— Questions to answer —
a) Decide whether each statement below agrees with the post on SMART goals, answering yes or no and quoting the deciding words from the post. (i) The writer's goal is to be writing at least one blog entry per week by the end of March 2011. (ii) After applying SMART, the writer found the goal exciting. (iii) The writer concludes that SMART is not restricting for this goal.
b) Summarize the post on SMART goals in two sentences.
c) Translate this sentence from the post on SMART goals into Spanish: "For me, a goal needs to be exciting and motivating, so this goal will need more work."

Archive for January, 2011

How Smart are SMART Goals?

January 17, 2011

In my New Year’s Resolutions are Ineffective blog I revealed one of the top tips of coaches (from a recent survey/discussion forum) were for goals to be SMART, i.e. Specific, Measurable, Achievable, Realistic and Time-bound. However, there was some debate around this and some coaches felt the process was restrictive, and more suitable to short-term task-focused goals only. The SMART process lacked room for creativity and imagination.

Perhaps the best way to explore this debate further is to take one of my goals for 2011 and apply SMART to it, then see how restricting (or otherwise) it feels.

Goal area: Developing my blog writing skills and frequency of posts

Applying SMART …

Specific: To be writing at least one blog entry per week by the end of March 2011, and feel content with what I have produced

Measurable: I can measure it in terms of evidence of weekly production, although I would need to explore what ‘content’ means for me, perhaps being able to give my efforts a 7/10 or above would mean I am content (?)

Achievable: It’s achievable in that I have the skills to write a blog and have written blogs in the past. I also have the time and material to write one per week.

Realistic: It seems a realistic goal. I am not over-stretching my skills or giving myself an unworkable target.

Time-bound: I have a time scale of the end of March, and want to have published a blog weekly during March to say I’ve achieved this goal.

OK, so having applied SMART – how do I feel about it? To be honest, it feels clearer and more focused, but not particularly exciting. I think it takes me beyond my comfort zone and into my stretch zone (which is where I believe goals should be) but will it inspire me to go beyond that? Will I want to sustain it and aim for ‘new heights’?

For me, a goal needs to be exciting and motivating, so this goal will need more work. I believe it’s part of a bigger picture, a bigger goal … one that will be part of my CPD. What will help me, perhaps, as a starting point is to answer the following questions:

1. What values does this goal support?

2. What are the benefits of achieving this goal (including personal growth benefits)?

3. What new skills / knowledge will achieving it give me?

4. What else could it lead to?

5. What will my reward(s) be for achieving it? (I know here that achievement will be reward in itself, but it will be nice to have something to look forward to, so I will come up with a tangible reward too!)

To conclude, I think SMART applied to this particular goal is relevant but it has its short-comings, and I think is restricting.

I’m interested to hear whether you apply SMART to your goal-setting process, and how it works for you. please feel free to comment below.

*Thanks to David Clutterbuck for his comments and insight into SMART and goal-setting.

— Data to examine —

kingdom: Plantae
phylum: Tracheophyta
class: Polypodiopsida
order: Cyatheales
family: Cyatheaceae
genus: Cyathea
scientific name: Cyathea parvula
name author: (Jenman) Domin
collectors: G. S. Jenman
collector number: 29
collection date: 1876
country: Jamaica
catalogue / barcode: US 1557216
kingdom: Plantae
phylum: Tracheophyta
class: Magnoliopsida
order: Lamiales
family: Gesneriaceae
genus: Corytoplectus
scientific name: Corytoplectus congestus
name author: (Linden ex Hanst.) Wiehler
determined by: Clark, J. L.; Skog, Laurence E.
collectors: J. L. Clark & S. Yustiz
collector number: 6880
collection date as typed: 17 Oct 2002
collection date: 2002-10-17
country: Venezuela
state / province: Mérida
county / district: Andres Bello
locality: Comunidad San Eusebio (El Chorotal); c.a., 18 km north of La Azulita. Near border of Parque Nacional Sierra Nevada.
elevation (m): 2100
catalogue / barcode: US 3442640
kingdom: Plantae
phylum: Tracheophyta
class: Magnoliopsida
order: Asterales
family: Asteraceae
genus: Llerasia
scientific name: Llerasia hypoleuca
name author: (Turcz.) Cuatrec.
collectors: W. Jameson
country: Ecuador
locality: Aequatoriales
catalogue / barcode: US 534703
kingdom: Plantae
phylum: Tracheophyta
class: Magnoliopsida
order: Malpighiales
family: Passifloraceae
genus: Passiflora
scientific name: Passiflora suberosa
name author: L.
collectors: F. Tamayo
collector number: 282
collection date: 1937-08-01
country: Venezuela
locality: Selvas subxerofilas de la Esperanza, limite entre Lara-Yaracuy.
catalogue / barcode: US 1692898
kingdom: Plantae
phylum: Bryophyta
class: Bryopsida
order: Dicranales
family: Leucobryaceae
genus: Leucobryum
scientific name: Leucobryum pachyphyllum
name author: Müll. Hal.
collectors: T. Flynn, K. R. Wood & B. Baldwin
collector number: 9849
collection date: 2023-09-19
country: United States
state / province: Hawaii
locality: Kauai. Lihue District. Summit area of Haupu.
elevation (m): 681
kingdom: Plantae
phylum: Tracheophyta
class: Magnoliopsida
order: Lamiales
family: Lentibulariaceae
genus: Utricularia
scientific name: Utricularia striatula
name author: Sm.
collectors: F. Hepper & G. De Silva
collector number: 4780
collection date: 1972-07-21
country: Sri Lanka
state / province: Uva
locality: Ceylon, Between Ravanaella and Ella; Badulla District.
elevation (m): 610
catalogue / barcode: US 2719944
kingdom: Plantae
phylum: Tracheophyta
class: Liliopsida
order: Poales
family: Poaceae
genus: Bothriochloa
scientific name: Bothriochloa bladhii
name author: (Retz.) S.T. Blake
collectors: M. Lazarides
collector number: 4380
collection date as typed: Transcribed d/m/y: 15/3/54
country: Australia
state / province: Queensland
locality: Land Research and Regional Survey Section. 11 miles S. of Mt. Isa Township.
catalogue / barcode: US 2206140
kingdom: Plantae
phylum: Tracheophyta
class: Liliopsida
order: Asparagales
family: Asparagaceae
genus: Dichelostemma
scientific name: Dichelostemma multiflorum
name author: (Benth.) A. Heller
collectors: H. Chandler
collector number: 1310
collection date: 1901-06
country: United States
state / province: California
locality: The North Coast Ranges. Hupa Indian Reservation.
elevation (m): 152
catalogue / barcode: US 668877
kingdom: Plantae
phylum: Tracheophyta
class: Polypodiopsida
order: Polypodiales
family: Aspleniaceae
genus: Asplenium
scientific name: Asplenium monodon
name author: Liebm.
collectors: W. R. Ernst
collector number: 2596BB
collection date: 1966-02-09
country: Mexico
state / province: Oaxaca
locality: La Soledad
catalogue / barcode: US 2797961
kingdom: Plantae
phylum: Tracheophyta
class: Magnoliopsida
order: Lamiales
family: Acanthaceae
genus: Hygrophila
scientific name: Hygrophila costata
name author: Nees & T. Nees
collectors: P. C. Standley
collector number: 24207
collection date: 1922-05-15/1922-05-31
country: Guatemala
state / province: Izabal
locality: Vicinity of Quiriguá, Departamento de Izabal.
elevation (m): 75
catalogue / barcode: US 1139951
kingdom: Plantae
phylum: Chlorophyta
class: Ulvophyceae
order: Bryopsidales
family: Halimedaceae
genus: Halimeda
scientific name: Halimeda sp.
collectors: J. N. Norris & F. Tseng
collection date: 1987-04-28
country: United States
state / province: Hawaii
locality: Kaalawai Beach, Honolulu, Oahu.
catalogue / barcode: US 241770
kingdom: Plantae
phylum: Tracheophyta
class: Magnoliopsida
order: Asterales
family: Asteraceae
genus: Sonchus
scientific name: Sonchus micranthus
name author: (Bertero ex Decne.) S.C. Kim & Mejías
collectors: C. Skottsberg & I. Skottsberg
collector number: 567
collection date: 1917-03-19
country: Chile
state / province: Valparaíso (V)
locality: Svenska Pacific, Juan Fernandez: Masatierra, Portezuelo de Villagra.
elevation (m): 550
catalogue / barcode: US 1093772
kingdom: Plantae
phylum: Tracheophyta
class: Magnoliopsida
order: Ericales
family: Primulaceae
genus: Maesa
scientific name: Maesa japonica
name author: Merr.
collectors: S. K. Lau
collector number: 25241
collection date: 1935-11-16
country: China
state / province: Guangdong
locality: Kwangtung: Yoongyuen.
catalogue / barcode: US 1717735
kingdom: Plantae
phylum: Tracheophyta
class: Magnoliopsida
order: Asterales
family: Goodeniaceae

— Solution list —
a)
(i) Yes: "To be writing at least one blog entry per week by the end of March 2011"
(ii) No: "it feels clearer and more focused, but not particularly exciting"
(iii) No: "it has its short-comings, and I think is restricting"

b) Some coaches felt the SMART process was restrictive, so the writer tests it on a 2011 goal of writing at least one blog entry per week by the end of March 2011. Applying SMART makes the goal clearer and more focused but not particularly exciting, so the writer plans to answer questions about the goal's values, benefits and rewards and concludes that SMART is relevant to this goal but restricting.

c) Para mí, una meta necesita ser emocionante y motivadora, así que esta meta necesitará más trabajo.